### Your tasks:
[1] In the blog post about beauty in the chaos of life, what was the narrator watching him do while washing dishes?
[2] Continue the blog post about beauty in the chaos of life from the point where it stops.

### Selected excerpt:
-.-.-

Undeserved Ordinary: Beauty in the Chaos of Life


This post originally appeared on the Red Dirt Revival blog in April of 2014

It hit me at the strangest moment. As I my hands were submerged in soapy dishwater and dinner over-cooked on the stove, I watched him sweep the walkway in our front yard. I turned to look out over crumb and clutter-covered kitchen counters and a dining room table with dried-on spaghetti sauce and the pink paint that remained after the Valentine's crafting months ago, into a messy sunroom where pillows were tossed haphazardly onto the floor amongst books and blocks and my two fair-haired babies watched a television show that certainly exceeded the recommended daily limit.
And somehow, I saw beauty. And I thought of how this was never the life I wanted for myself yet how blessed my life has become.
This life that is daily filled with tantrums thrown and meals refused and counters wiped and re-wiped and dogs shooed and laundry folded and refolded after the babies tossed it onto the floor.
Where windows are smudged and dishes are dirty and the sink smells and the shoes never make it to the basket.
Where the carpet is beyond salvage and the furniture is second-hand and the light bulb in the fridge has been burned out for a week and the bananas always brown before you can eat them.

-.-.-

### Recorded data:
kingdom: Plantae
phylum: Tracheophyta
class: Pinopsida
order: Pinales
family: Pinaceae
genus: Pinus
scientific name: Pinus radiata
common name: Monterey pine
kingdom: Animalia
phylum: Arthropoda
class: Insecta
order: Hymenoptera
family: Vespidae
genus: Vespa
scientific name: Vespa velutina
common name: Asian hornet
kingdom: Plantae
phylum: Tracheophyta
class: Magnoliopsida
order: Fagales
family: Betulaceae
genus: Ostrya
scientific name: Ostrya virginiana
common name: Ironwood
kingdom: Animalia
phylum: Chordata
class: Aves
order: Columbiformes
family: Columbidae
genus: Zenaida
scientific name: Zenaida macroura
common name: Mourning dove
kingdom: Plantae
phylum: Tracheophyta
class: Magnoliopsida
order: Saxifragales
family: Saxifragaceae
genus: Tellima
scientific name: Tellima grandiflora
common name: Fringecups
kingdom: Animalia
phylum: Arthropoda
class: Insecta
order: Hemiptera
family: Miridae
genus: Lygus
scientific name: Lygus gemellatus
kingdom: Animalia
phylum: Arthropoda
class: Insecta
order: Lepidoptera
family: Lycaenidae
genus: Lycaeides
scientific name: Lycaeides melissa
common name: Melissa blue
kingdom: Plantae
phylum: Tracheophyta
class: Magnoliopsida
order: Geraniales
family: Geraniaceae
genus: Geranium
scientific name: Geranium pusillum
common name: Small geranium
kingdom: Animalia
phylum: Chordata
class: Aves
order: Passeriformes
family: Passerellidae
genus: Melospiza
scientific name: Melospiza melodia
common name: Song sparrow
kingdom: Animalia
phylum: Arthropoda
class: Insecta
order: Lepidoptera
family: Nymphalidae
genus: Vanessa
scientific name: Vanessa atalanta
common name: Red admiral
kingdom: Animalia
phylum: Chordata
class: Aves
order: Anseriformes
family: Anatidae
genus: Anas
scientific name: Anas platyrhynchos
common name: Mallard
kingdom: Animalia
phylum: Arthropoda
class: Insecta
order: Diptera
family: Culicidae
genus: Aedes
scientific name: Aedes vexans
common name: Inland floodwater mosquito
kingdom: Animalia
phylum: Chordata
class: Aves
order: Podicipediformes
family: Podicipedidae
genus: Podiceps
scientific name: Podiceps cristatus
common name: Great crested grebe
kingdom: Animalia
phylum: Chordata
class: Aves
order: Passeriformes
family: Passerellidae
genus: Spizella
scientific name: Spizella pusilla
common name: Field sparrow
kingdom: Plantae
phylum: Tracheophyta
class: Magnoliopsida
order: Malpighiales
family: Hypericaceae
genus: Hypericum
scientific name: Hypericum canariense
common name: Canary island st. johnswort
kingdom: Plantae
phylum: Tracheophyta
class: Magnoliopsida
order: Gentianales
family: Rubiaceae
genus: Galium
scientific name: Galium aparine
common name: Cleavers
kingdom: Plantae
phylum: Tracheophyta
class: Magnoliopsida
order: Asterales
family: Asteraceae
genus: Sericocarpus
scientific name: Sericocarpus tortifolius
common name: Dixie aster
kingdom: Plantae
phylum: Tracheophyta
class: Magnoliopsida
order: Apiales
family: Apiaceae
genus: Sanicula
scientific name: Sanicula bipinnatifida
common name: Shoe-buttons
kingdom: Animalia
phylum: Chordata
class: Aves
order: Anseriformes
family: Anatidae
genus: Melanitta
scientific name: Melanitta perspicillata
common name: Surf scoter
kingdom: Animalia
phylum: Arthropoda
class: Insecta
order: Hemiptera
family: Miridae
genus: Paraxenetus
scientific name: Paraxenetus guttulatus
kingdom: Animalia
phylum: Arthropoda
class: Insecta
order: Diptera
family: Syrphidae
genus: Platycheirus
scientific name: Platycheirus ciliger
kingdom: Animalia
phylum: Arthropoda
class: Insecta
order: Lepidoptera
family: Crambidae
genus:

-.-.-

### Per-task outputs:
[1] Sweeping the walkway in the front yard.

[2]
Where time and patience and naps are often in short supply.
Where the back yard needs mowing and the toys litter the floor of my shower even though the children have their own bathroom and mending piles up in my closet.
Where everything needs painting and updating and plans are big but the time and budget is small.
Where my bed only stays made for about five seconds before that darling little blue-eyed creature crawls into it and begs, "Momma, snuggle!"
Where in the dark of the wee hours of the morning, I stare into the bright lights of that damned and blessed baby monitor checking and re-checking that those babies are still fast asleep, covered up, and peacefully dreaming of the adventures that were had.
Where a little boy plops himself into my lap and insists that I read book after book yanked from the shelf, and then discarded in the middle of the floor.
Where night after night, he lays his tired bones next to mine and grasps my hand as sleep comes fast and heavy, and then kisses my cheek when the morning comes too soon.
Where tears are numerous, and dedicated to moments of extremes- anger, hurt, fear, frustration, yet still and often, joy.

And all this... mess of a life- the marriage, the children, the house, the mortgage, the two cars, the dog... it was never what I wanted. It was the makings of a dull and repetitious and empty life for which I refused to settle. Because when my body was younger and my mind was more naïve and my eyes were too wide and wild, I was sure that all I ever wanted was a life lived fast and free...

And God found me and rescued me from my own selfish destruction and placed in my path those amazing blessings that I never asked for and I certainly didn't earn. And even then, when days were long and hard and the babies refused to sleep and I- short-sighted and merely mortal- began to mourn the loss of my freedom and my body and my time and my rest and my youth, He continued to bless me. To give me more than I thought I could handle, and more than I deserved.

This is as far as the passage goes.